• **What you should do**
Leaving out the images, transcribe every record below exactly.

[Page images and extracted text]
—————

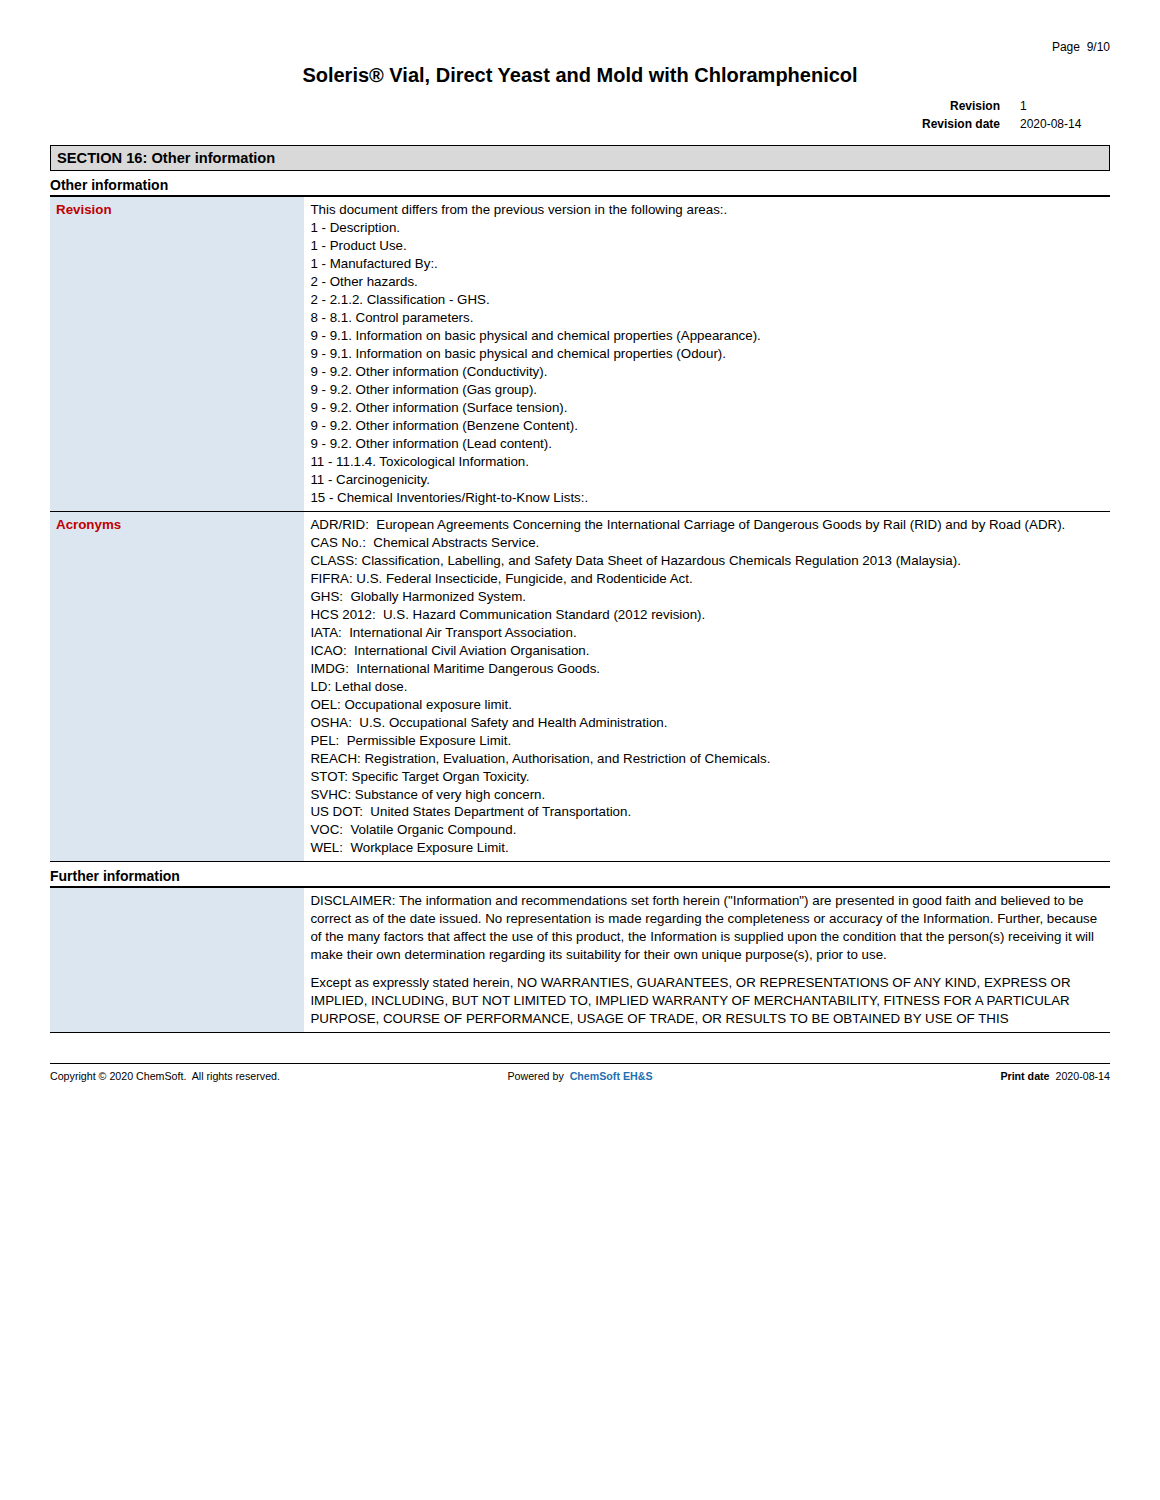Page 9/10
Soleris® Vial, Direct Yeast and Mold with Chloramphenicol
Revision 1
Revision date 2020-08-14
SECTION 16: Other information
Other information
| Revision | This document differs from the previous version in the following areas:. 1 - Description. 1 - Product Use. 1 - Manufactured By:. 2 - Other hazards. 2 - 2.1.2. Classification - GHS. 8 - 8.1. Control parameters. 9 - 9.1. Information on basic physical and chemical properties (Appearance). 9 - 9.1. Information on basic physical and chemical properties (Odour). 9 - 9.2. Other information (Conductivity). 9 - 9.2. Other information (Gas group). 9 - 9.2. Other information (Surface tension). 9 - 9.2. Other information (Benzene Content). 9 - 9.2. Other information (Lead content). 11 - 11.1.4. Toxicological Information. 11 - Carcinogenicity. 15 - Chemical Inventories/Right-to-Know Lists:. |
| Acronyms | ADR/RID: European Agreements Concerning the International Carriage of Dangerous Goods by Rail (RID) and by Road (ADR). CAS No.: Chemical Abstracts Service. CLASS: Classification, Labelling, and Safety Data Sheet of Hazardous Chemicals Regulation 2013 (Malaysia). FIFRA: U.S. Federal Insecticide, Fungicide, and Rodenticide Act. GHS: Globally Harmonized System. HCS 2012: U.S. Hazard Communication Standard (2012 revision). IATA: International Air Transport Association. ICAO: International Civil Aviation Organisation. IMDG: International Maritime Dangerous Goods. LD: Lethal dose. OEL: Occupational exposure limit. OSHA: U.S. Occupational Safety and Health Administration. PEL: Permissible Exposure Limit. REACH: Registration, Evaluation, Authorisation, and Restriction of Chemicals. STOT: Specific Target Organ Toxicity. SVHC: Substance of very high concern. US DOT: United States Department of Transportation. VOC: Volatile Organic Compound. WEL: Workplace Exposure Limit. |
Further information
| | DISCLAIMER: The information and recommendations set forth herein ("Information") are presented in good faith and believed to be correct as of the date issued. No representation is made regarding the completeness or accuracy of the Information. Further, because of the many factors that affect the use of this product, the Information is supplied upon the condition that the person(s) receiving it will make their own determination regarding its suitability for their own unique purpose(s), prior to use. Except as expressly stated herein, NO WARRANTIES, GUARANTEES, OR REPRESENTATIONS OF ANY KIND, EXPRESS OR IMPLIED, INCLUDING, BUT NOT LIMITED TO, IMPLIED WARRANTY OF MERCHANTABILITY, FITNESS FOR A PARTICULAR PURPOSE, COURSE OF PERFORMANCE, USAGE OF TRADE, OR RESULTS TO BE OBTAINED BY USE OF THIS |
Copyright © 2020 ChemSoft. All rights reserved.
Powered by ChemSoft EH&S
Print date 2020-08-14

—————

• **Solved problem**
Page 9/10
Soleris® Vial, Direct Yeast and Mold with Chloramphenicol
Revision 1
Revision date 2020-08-14
SECTION 16: Other information
Other information
| Revision | This document differs from the previous version in the following areas:. 1 - Description. 1 - Product Use. 1 - Manufactured By:. 2 - Other hazards. 2 - 2.1.2. Classification - GHS. 8 - 8.1. Control parameters. 9 - 9.1. Information on basic physical and chemical properties (Appearance). 9 - 9.1. Information on basic physical and chemical properties (Odour). 9 - 9.2. Other information (Conductivity). 9 - 9.2. Other information (Gas group). 9 - 9.2. Other information (Surface tension). 9 - 9.2. Other information (Benzene Content). 9 - 9.2. Other information (Lead content). 11 - 11.1.4. Toxicological Information. 11 - Carcinogenicity. 15 - Chemical Inventories/Right-to-Know Lists:. |
| Acronyms | ADR/RID: European Agreements Concerning the International Carriage of Dangerous Goods by Rail (RID) and by Road (ADR). CAS No.: Chemical Abstracts Service. CLASS: Classification, Labelling, and Safety Data Sheet of Hazardous Chemicals Regulation 2013 (Malaysia). FIFRA: U.S. Federal Insecticide, Fungicide, and Rodenticide Act. GHS: Globally Harmonized System. HCS 2012: U.S. Hazard Communication Standard (2012 revision). IATA: International Air Transport Association. ICAO: International Civil Aviation Organisation. IMDG: International Maritime Dangerous Goods. LD: Lethal dose. OEL: Occupational exposure limit. OSHA: U.S. Occupational Safety and Health Administration. PEL: Permissible Exposure Limit. REACH: Registration, Evaluation, Authorisation, and Restriction of Chemicals. STOT: Specific Target Organ Toxicity. SVHC: Substance of very high concern. US DOT: United States Department of Transportation. VOC: Volatile Organic Compound. WEL: Workplace Exposure Limit. |
Further information
| | DISCLAIMER: The information and recommendations set forth herein ("Information") are presented in good faith and believed to be correct as of the date issued. No representation is made regarding the completeness or accuracy of the Information. Further, because of the many factors that affect the use of this product, the Information is supplied upon the condition that the person(s) receiving it will make their own determination regarding its suitability for their own unique purpose(s), prior to use. Except as expressly stated herein, NO WARRANTIES, GUARANTEES, OR REPRESENTATIONS OF ANY KIND, EXPRESS OR IMPLIED, INCLUDING, BUT NOT LIMITED TO, IMPLIED WARRANTY OF MERCHANTABILITY, FITNESS FOR A PARTICULAR PURPOSE, COURSE OF PERFORMANCE, USAGE OF TRADE, OR RESULTS TO BE OBTAINED BY USE OF THIS |
Copyright © 2020 ChemSoft. All rights reserved.
Powered by ChemSoft EH&S
Print date 2020-08-14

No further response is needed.